La defensa de Cerviño

La lluvia seguía reventándose en gotas sobre el asfalto. Las lágrimas, estallaban desde su centro, y se dispersaban en el aire, cuando las manos las barrían del rostro. Sordos, los gritos, retumbaban rebasados de humedad en las paredes aun sin revocar.
Un brazo se aferraba desesperado a la vida, a la subsistencia, al vínculo, a la poca seguridad de estar uno con el otro. El otro brazo apenas hacía lo suficiente para desempañarle de los ojos, las lágrimas amargas, embuídas de pavor.
Uno a uno, los ojos de los centinelas del infortunio y la violencia, se acomodaron en sus confortables butacas de umbral, con los pies en las costa de la calle embarrada, con sus brazos exasperados, sus ojos excitados, y sus corazones inyectados de equivocada adrenalina.
Sobraban centinelas en la cuadra, despierta la ciudad en medio de la noche por el forcejeo de los poderes  y las voluntades, de la rabia y el pánico cuando apresa, de los deberes y los derechos cuando se oponen al bienestar y a la salud.
Los centinelas, todos testigos, todos cómplices Todos garantes de la perpetración.
El padre, quebrado en la impotencia de quien tiene la fuerza necesaria en los brazos sin verbo, fue arrancado del abrazo de su hijo El hijo, despojado de los brazos protectores de su padre.

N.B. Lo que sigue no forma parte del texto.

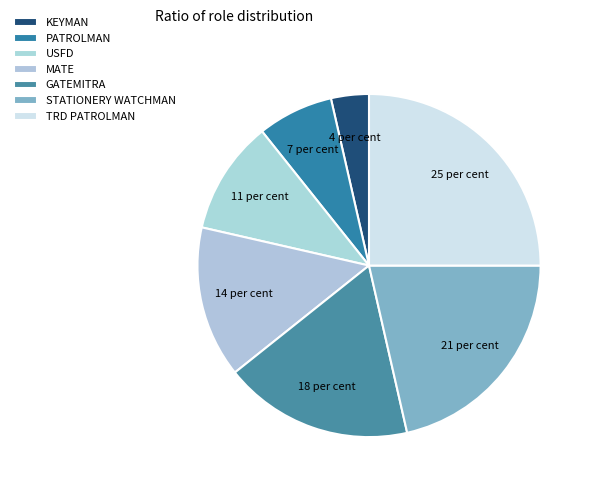

How many slices are in this pie chart?

7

El tan pequeño extendió los suyos en busca de consuelo, de certeza y de abrigo. Y en su búsqueda no miro a nadie más con esos ojos, que a su ya imberbe padre.

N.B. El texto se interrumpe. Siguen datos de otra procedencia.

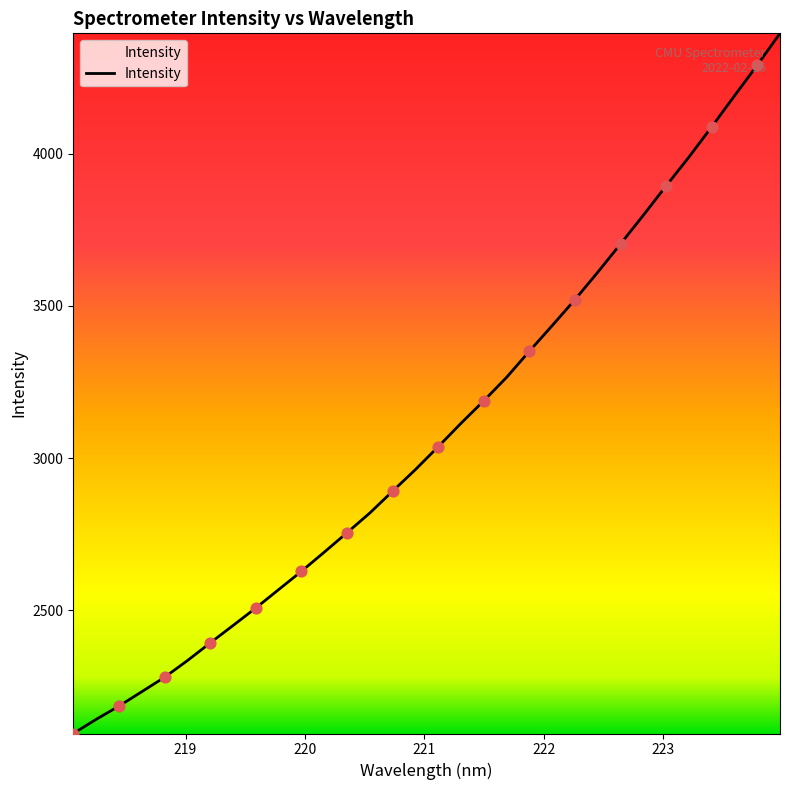

What is the greatest value displayed?

4394.7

Las luces apagadas, las puertas cerradas, los centinelas dormidos, la lluvia enfurecida, el barro ingrato, el silencio filoso. Todavía podía sentir el perfume de su hijo en ese último abrazo, y el reflejo de sus brazos, adoloridos por la resistencia. Paso a paso, se alejó hacia la avenida. Enmarcado en una ciudad cómplice, que no se le ofrecerá como testigo.